Siemens execs hope to attract more users to the company’s Mindsphere industrial IoT (IIoT) platform with the acquisition of low-code, rapid application development platform Mendix, as Jessica Twentyman reports.
Last week, German industrial group Siemens announced it was to acquire Mendix, a developer of a ‘low-code’ application development platform, designed to help business users build software without having to rely on IT experts.
The deal has a strong IoT focus: Mendix will become part of the software business within Siemens’ Digital Factory division, which focuses on selling smart factory technologies to manufacturing businesses. In 2017, revenues for this division were up 12% to €11.4 billion, making Digital Factory one of the fastest growing parts of Siemens.
Additionally, Siemens executives are hoping that the purchase of Mendix will help accelerate adoption of Siemens’ own IoT platform, MindSphere.

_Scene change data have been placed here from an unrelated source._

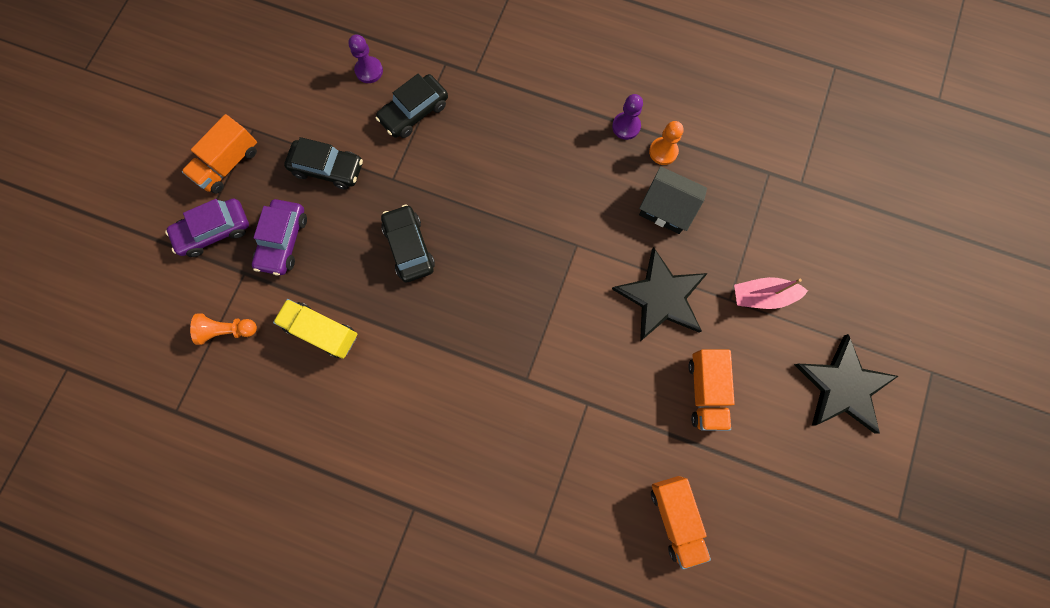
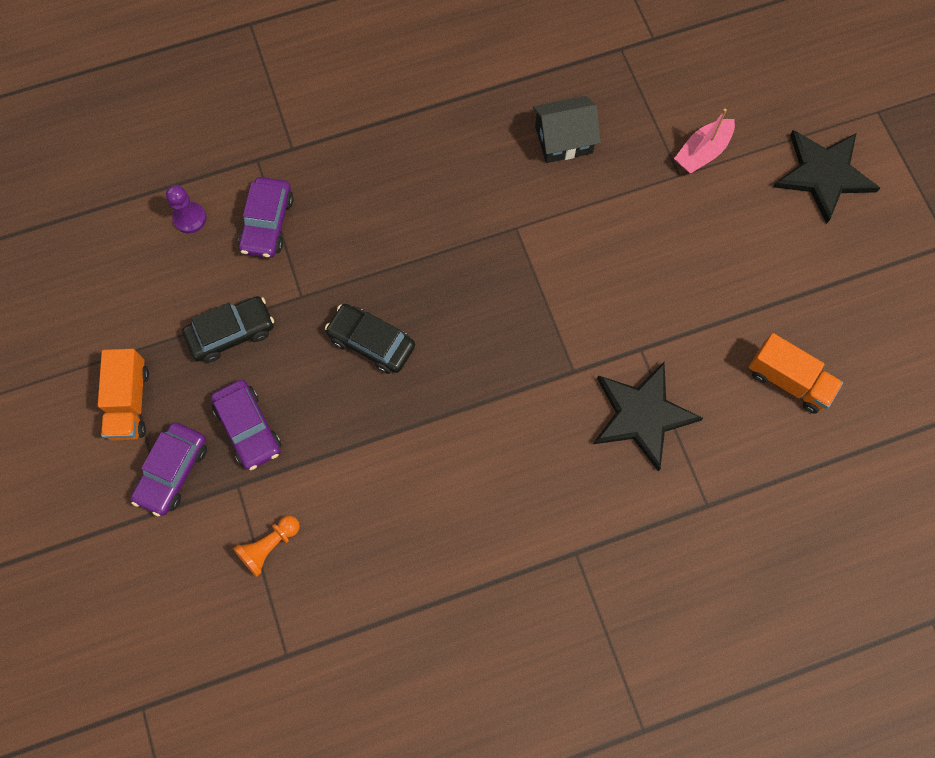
camera: 40 degrees left, 5 degrees down
(322, 331) = (359, 476): yellow truck -> none
(414, 112) = (267, 223): black car -> purple car
(626, 126) = (469, 97): purple pawn -> none
(661, 297) = (623, 215): black star -> black star (642, 415)
(663, 152) = (519, 95): orange pawn -> none
(705, 391) = (724, 263): orange truck -> none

This is presumably based on the idea that companies looking to build IoT applications quickly will be won over by the Mendix promise of ten-fold increases in application development times, and thus be drawn to Mindsphere in greater numbers.
Siemens is paying €600 million for Mendix and has also committed to what its executives call “a significant multi-year investment” in its new acquisition, in order to accelerate its R&D and take the platform into new parts of the world.
Big claims, unfamiliar territory
According to a rather grandiose claim made by Mendix CTO Johan den Haan, the deal will “redefine the future of application development.” There’s clearly a great deal of hyperbole at play here, but the deal is interesting.
It certainly looks set to take Mendix into some fairly unfamiliar territory, when one takes into account Siemens’ laser-like focus on industrial IoT settings. After all, Mendix is a far more general-purpose technology company.
Founded in Rotterdam in 2005 and now headquartered in Boston, Massachusetts, it has based its business on the notion that business users don’t have the time or resources to hang around waiting for application development specialists to build new apps for them. They want to get building themselves.
With this in mind, the Mendix platform works by placing an abstraction layer between the non-technical person and the code they’re putting together, with easy to use drag-and-drop capabilities, pre-built widgets and templates.
This underlying message has seen Mendix work with a very wide variety of customers in the past, including charities, art galleries and local government organisations, as well as large corporates. Many of these projects have focused on the development of mobile apps and online platforms, with IoT applications a relatively recent focus.
That said, Mendix can boast some interesting IoT customers. For example, there’s Hortilux, a manufacturer of connected LED lighting for greenhouses, which used the platform to build its Hortisense online portal for commercial growers, where they can get an at-a-glance view into lighting efficiency. Similarly, construction company Heijmans used Mendix to build its BeSense smart building for monitoring and managing occupation rates and space utilisation in office buildings.
But it remains to be seen how Mendix will fare in a very different business environment, in which it will no doubt be expected to step up its smart factory game.
Massive overhaul
Siemens, meanwhile, has plenty on its plate right now. The news of the Mendix acquisition came just one day before Siemens chief executive Joe Kaeser announced a massive overhaul of company structure that will see it shrink its number of operating divisions from five to three. These will be Gas and Power, Smart Infrastructure and Digital Industries.
The good news, at least, is that the Digital Factory unit will doubtless continue to get plenty of attention as it moves into the Digital Industries operating division. For its just-announced third quarter, Siemens’ profits were helped by another strong performance by Digital Factory, which compensated for a slump in the more traditional, but troubled area of power and gas.
Commenting on the Mendix acquisition, Jan Mrosik, chief executive of Siemens Digital Factory division said: “As part of our digitalisation strategy, Siemens continues to invest in software offerings for the digital enterprise. With the acquisition of Mendix, Siemens continues to add to its comprehensive digital enterprise and MindSphere IoT portfolio, with cloud domain expertise, cloud-agnostic platform solutions and highly skilled people.”